Когда он отворачивался, он чувствовал присутствие Таис у себя за спиной, и это еще больше волновало его. Он жестоко страдал. Но и душа и тело его среди всех этих соблазнов оставались непорочными, поэтому он твердо уповал на Господа и лишь кротко пенял ему:
— Боже мой! Я ведь отправился за ней в такую даль, к язычникам, ради тебя, а не ради себя. Будет несправедливо, если я пострадаю за то, что сделал в угоду тебе. Заступись за меня, сладчайший Иисусе! Спаситель мой, спаси меня! Не допусти, чтобы призраку удалось то, что не удалось живому телу. Я восторжествовал над плотью, не дай же призраку сразить меня. Чувствую, что ныне я подвергаюсь таким опасностям, каким не подвергался еще никогда.

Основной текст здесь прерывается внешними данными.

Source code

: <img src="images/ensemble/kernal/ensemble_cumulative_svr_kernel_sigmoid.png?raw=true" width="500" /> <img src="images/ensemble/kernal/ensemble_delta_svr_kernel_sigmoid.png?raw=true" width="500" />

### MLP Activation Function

Я убеждаюсь и знаю, что мечта могущественнее действительности. Да и как может быть иначе, когда мечта есть высшая действительность? Мечта — душа вещей. Сам Платон, хоть и был идолопоклонником, признавал самодовлеющее бытие идей. В том бесовском сонмище, куда ты сопутствовал мне, Господи, я слышал, как люди, — правда, запятнанные преступлениями, но все же не лишенные разума, — единодушно признавали, что в одиночестве, размышлениях и экстазе мы постигаем действительно существующие вещи; а в Писании твоем, Господи, не раз говорится о природе снов и о могуществе видений, посылаемых как тобою, боже лучезарный, так и твоим супостатом.
В нем родился новый человек, и теперь он начинал рассуждать, обращаясь к Богу, но Бог не хотел вразумить его. Ночи превратились для него в бесконечное сновидение, а дни не отличались от ночей. Однажды утром он проснулся от собственных стонов, которые напоминали стенания, доносящиеся в лунные ночи из могил тех, кто стал жертвою злодеяния. Таис явилась ему с окровавленными ногами, и он горько заплакал, она же тем временем скользнула к нему в постель. Теперь он уже перестал сомневаться: видение Таис было видением нечистым.
Он с ужасом вскочил с оскверненного ложа и закрыл лицо руками, чтобы не видеть божьего света. Проходили часы, но чувство стыда не ослабевало. В келье царила полная тишина. Впервые за долгое время Пафнутий был один. Призрак наконец покинул его, но в самом его отсутствии было что-то жуткое. Ничто, ничто не отвлекало его мысль от сновидения. Он думал, терзаемый ужасом и отвращением: «Как же я не оттолкнул ее? Как не вырвался из ее холодных рук и обжигающих колен?»
Он уже не осмеливался произнести имя Божье возле этого гнусного ложа и боялся, как бы в оскверненную келью не стали в любое время беспрепятственно проникать бесы. Опасения его оправдались. Семь маленьких шакалов, не смевших дотоле переступить его порог, теперь гуськом вошли в келью и забились под ложе. В час, когда должна была начаться вечерня, он заметил еще одного, восьмого шакала, испускавшего острое зловоние. На другой день появился девятый, и вскоре их собралось уже тридцать, потом шестьдесят, потом восемьдесят. Преумножаясь, они становились все мельче и, став величиною с крысу, заполонили всю келью, ложе и скамью. Один из них прыгнул на деревянную полочку у изголовья одра, всеми четырьмя лапками вскарабкался на мертвую голову и уставился на монаха горящими глазами. И с каждым днем появлялись все новые и новые шакалы.
Дабы искупить греховное сновидение и бежать от нечистых мыслей, Пафнутий решил оставить келью, отныне для него омерзительную, и в недрах пустыни подвергнуть плоть свою неслыханному истязанию, заняться тяжелым трудом и новым подвижничеством. Но прежде чем осуществить это намерение, он отправился к старцу Палемону, чтобы испросить его совета.
Пафнутий застал праведника в садике за поливкой овощей. День угасал. Нил принял голубоватый оттенок, и воды его текли у подножия лиловых холмов. Старец ступал осторожно, чтобы не вспугнуть голубка, сидевшего у него на плече.
— Господь да не оставит тебя, брат Пафнутий, — сказал он. — Преклонись пред его милосердием: он посылает ко мне твари, созданные им, чтобы я побеседовал с ними о его творениях и возвеличил его в птицах небесных. Взгляни на этого голубка, посмотри, как переливаются краски на его шейке, и скажи, не прекрасно ли это божье создание? Но ты, брат мой, вероятно, хочешь поговорить со мною о божественном? Если так, я оставлю лейку и внимательно выслушаю тебя.